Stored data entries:
——

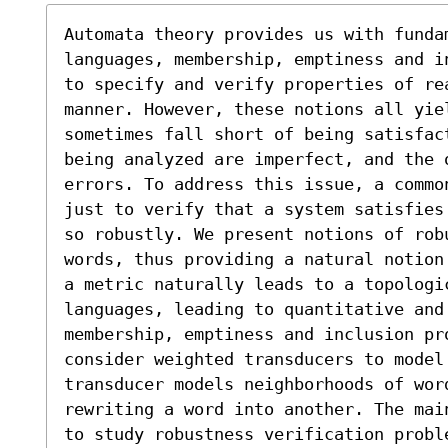
Automata theory provides us with fundam
languages, membership, emptiness and i
to specify and verify properties of rea
manner. However, these notions all yiel
sometimes fall short of being satisfac
being analyzed are imperfect, and the 
errors. To address this issue, a commo
just to verify that a system satisfies
so robustly. We present notions of rob
words, thus providing a natural notion
a metric naturally leads to a topologi
languages, leading to quantitative and 
membership, emptiness and inclusion pro
consider weighted transducers to model 
transducer models neighborhoods of word
rewriting a word into another. The mai
to study robustness verification probl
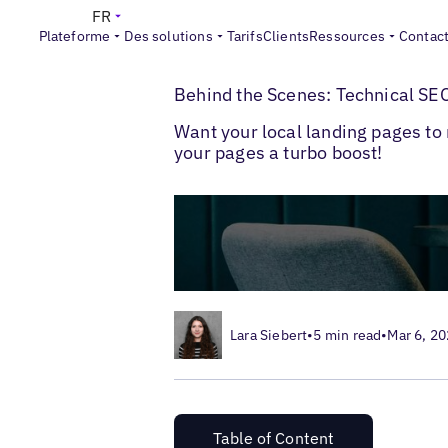
FR
Plateforme
Des solutions
Tarifs
Clients
Ressources
Contac
>
>
Blogs
SEO local
Technical SEO for Loca
Behind the Scenes: Technical SEO
Want your local landing pages to 
your pages a turbo boost!
Lara Siebert
•
5 min read
•
Mar 6, 2
Table of Content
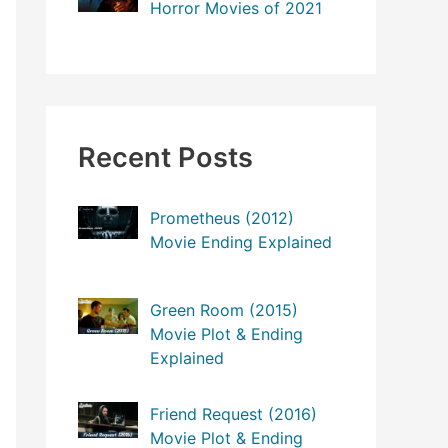
Horror Movies of 2021
Recent Posts
Prometheus (2012)
Movie Ending Explained
Green Room (2015)
Movie Plot & Ending
Explained
Friend Request (2016)
Movie Plot & Ending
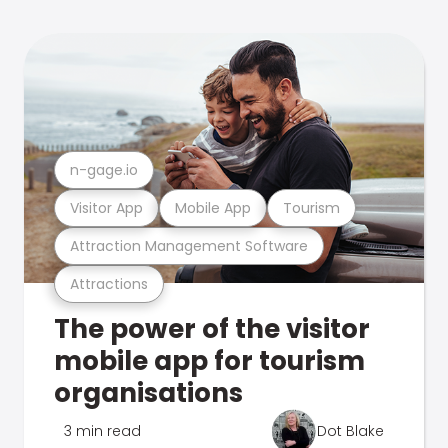
n-gage.io
Visitor App
Mobile App
Tourism
Attraction Management Software
Attractions
The power of the visitor
mobile app for tourism
organisations
3 min read
Dot Blake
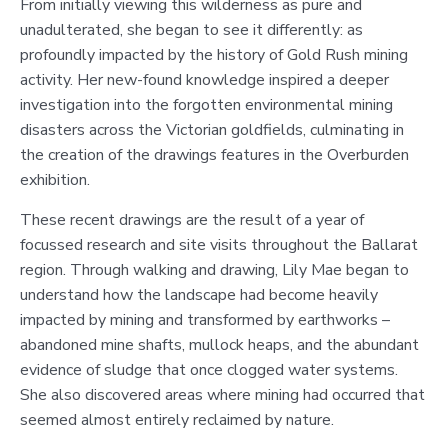
From initially viewing this wilderness as pure and
unadulterated, she began to see it differently: as
profoundly impacted by the history of Gold Rush mining
activity. Her new-found knowledge inspired a deeper
investigation into the forgotten environmental mining
disasters across the Victorian goldfields, culminating in
the creation of the drawings features in the Overburden
exhibition.
These recent drawings are the result of a year of
focussed research and site visits throughout the Ballarat
region. Through walking and drawing, Lily Mae began to
understand how the landscape had become heavily
impacted by mining and transformed by earthworks –
abandoned mine shafts, mullock heaps, and the abundant
evidence of sludge that once clogged water systems.
She also discovered areas where mining had occurred that
seemed almost entirely reclaimed by nature.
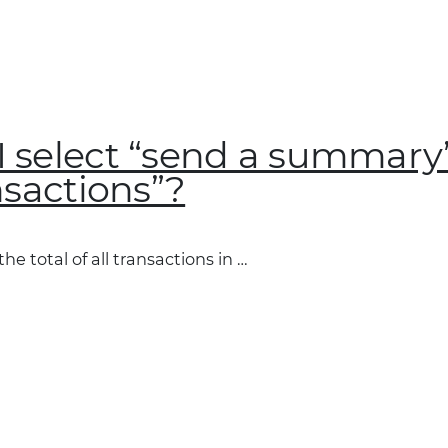
 select “send a summary”
nsactions”?
e total of all transactions in …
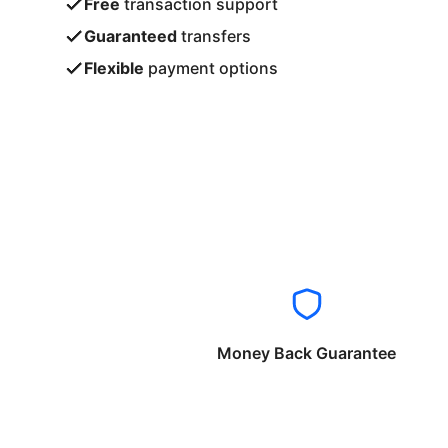
Free
transaction support
Guaranteed
transfers
Flexible
payment options
Money Back Guarantee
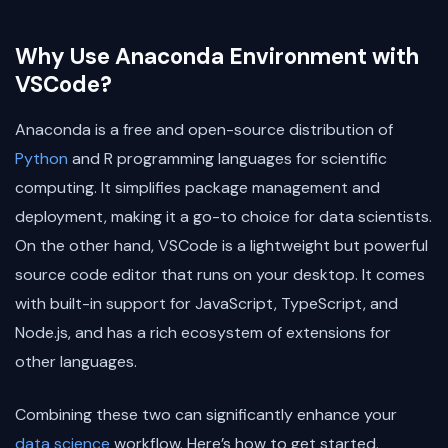
Why Use Anaconda Environment with
VSCode?
Anaconda is a free and open-source distribution of
Python
and R programming languages for scientific
computing. It simplifies package management and
deployment, making it a go-to choice for data scientists.
On the other hand, VSCode is a lightweight but powerful
source code editor that runs on your desktop. It comes
with built-in support for JavaScript, TypeScript, and
Node.js, and has a rich ecosystem of extensions for
other languages.
Combining these two can significantly enhance your
data science
workflow. Here’s how to get started.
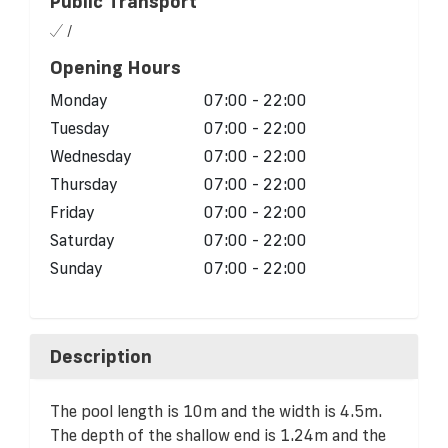
Public Transport
/
Opening Hours
Monday
07:00 - 22:00
Tuesday
07:00 - 22:00
Wednesday
07:00 - 22:00
Thursday
07:00 - 22:00
Friday
07:00 - 22:00
Saturday
07:00 - 22:00
Sunday
07:00 - 22:00
Description
The pool length is 10m and the width is 4.5m.
The depth of the shallow end is 1.24m and the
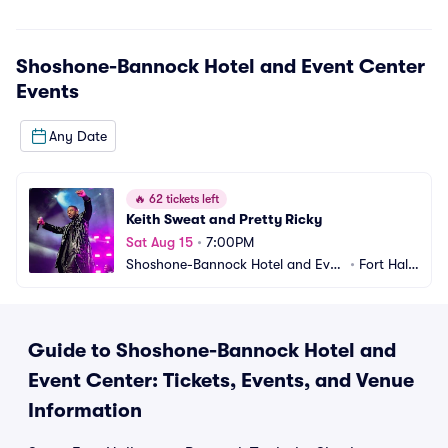
Shoshone-Bannock Hotel and Event Center
Events
Any Date
🔥
62 tickets left
Keith Sweat and Pretty Ricky
Sat Aug 15
•
7:00PM
Shoshone-Bannock Hotel and Even
•
Fort Hall,
t Center
 ID
Guide to Shoshone-Bannock Hotel and
Event Center: Tickets, Events, and Venue
Information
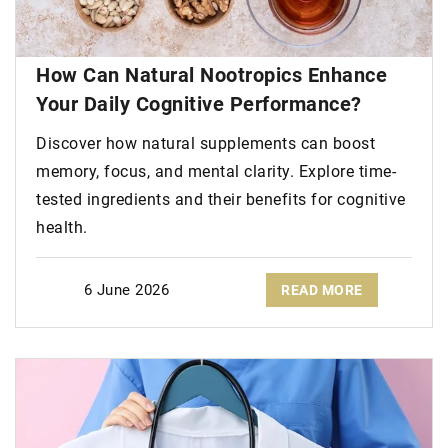
How Can Natural Nootropics Enhance
Your Daily Cognitive Performance?
Discover how natural supplements can boost
memory, focus, and mental clarity. Explore time-
tested ingredients and their benefits for cognitive
health.
6 June 2026
READ MORE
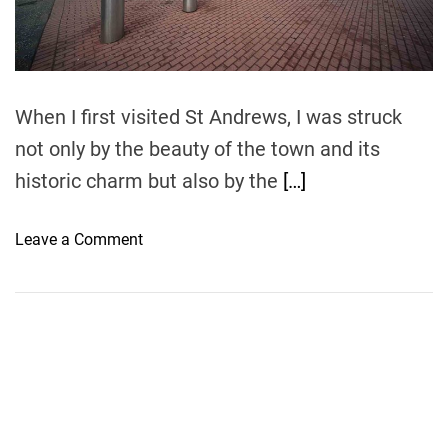
t
i
m
e
When I first visited St Andrews, I was struck
not only by the beauty of the town and its
historic charm but also by the
[…]
o
Leave a Comment
n
F
l
y
i
n
g
t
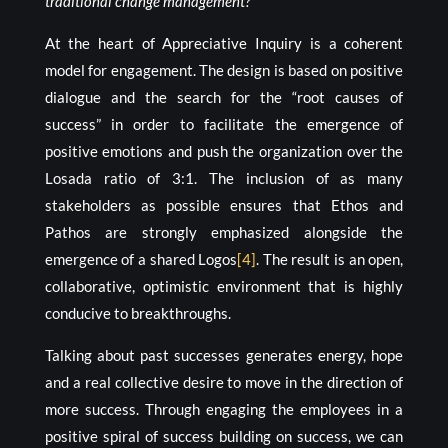
traditional change management?
At the heart of Appreciative Inquiry is a coherent
model for engagement. The design is based on positive
dialogue and the search for the “root causes of
success” in order to facilitate the emergence of
positive emotions and push the organization over the
Losada ratio of 3:1. The inclusion of as many
stakeholders as possible ensures that Ethos and
Pathos are strongly emphasized alongside the
emergence of a shared Logos
[4]
. The result is an open,
collaborative, optimistic environment that is highly
conducive to breakthroughs.
Talking about past successes generates energy, hope
and a real collective desire to move in the direction of
more success. Through engaging the employees in a
positive spiral of success building on success, we can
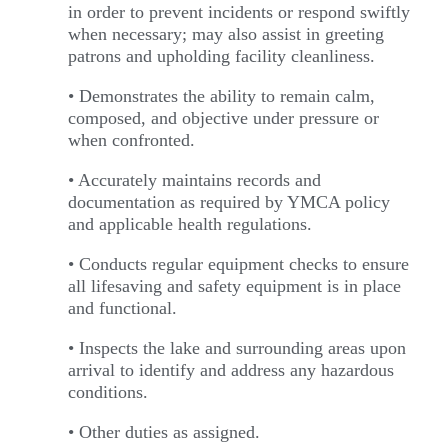
in order to prevent incidents or respond swiftly
when necessary; may also assist in greeting
patrons and upholding facility cleanliness.
• Demonstrates the ability to remain calm,
composed, and objective under pressure or
when confronted.
• Accurately maintains records and
documentation as required by YMCA policy
and applicable health regulations.
• Conducts regular equipment checks to ensure
all lifesaving and safety equipment is in place
and functional.
• Inspects the lake and surrounding areas upon
arrival to identify and address any hazardous
conditions.
• Other duties as assigned.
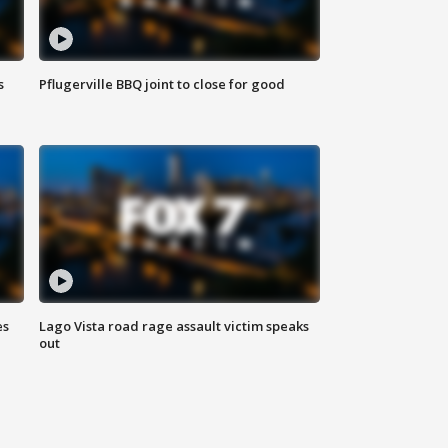
s
Pflugerville BBQ joint to close for good
es
Lago Vista road rage assault victim speaks
out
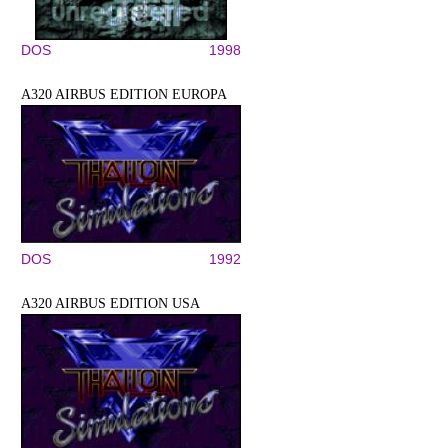
DOS
1998
A320 AIRBUS EDITION EUROPA
DOS
1992
A320 AIRBUS EDITION USA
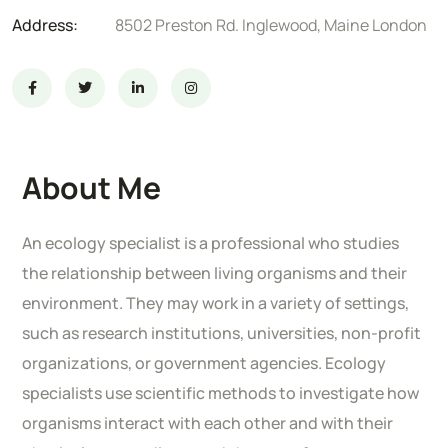
Address:
8502 Preston Rd. Inglewood, Maine London
About Me
An ecology specialist is a professional who studies
the relationship between living organisms and their
environment. They may work in a variety of settings,
such as research institutions, universities, non-profit
organizations, or government agencies. Ecology
specialists use scientific methods to investigate how
organisms interact with each other and with their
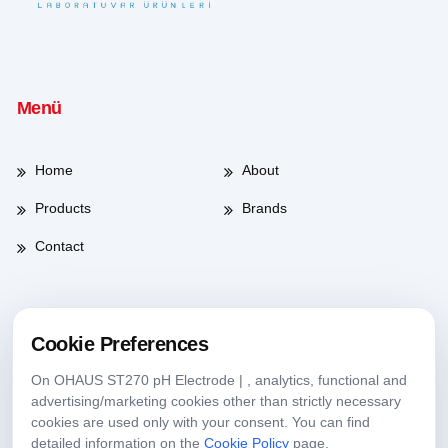
Menü
Home
About
Products
Brands
Contact
Working Hours
Cookie Preferences
On OHAUS ST270 pH Electrode | , analytics, functional and
Weekdays
08:00-17:30
advertising/marketing cookies other than strictly necessary
cookies are used only with your consent. You can find
Saturday
09:00-13:30
detailed information on the
Cookie Policy
page.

——

Task to carry out —
Once you find the string "languages" in a line of the records, copy that line.

Solution —
languages, membership, emptiness and i
languages, leading to quantitative and 
and R programming languages for scientific
other languages.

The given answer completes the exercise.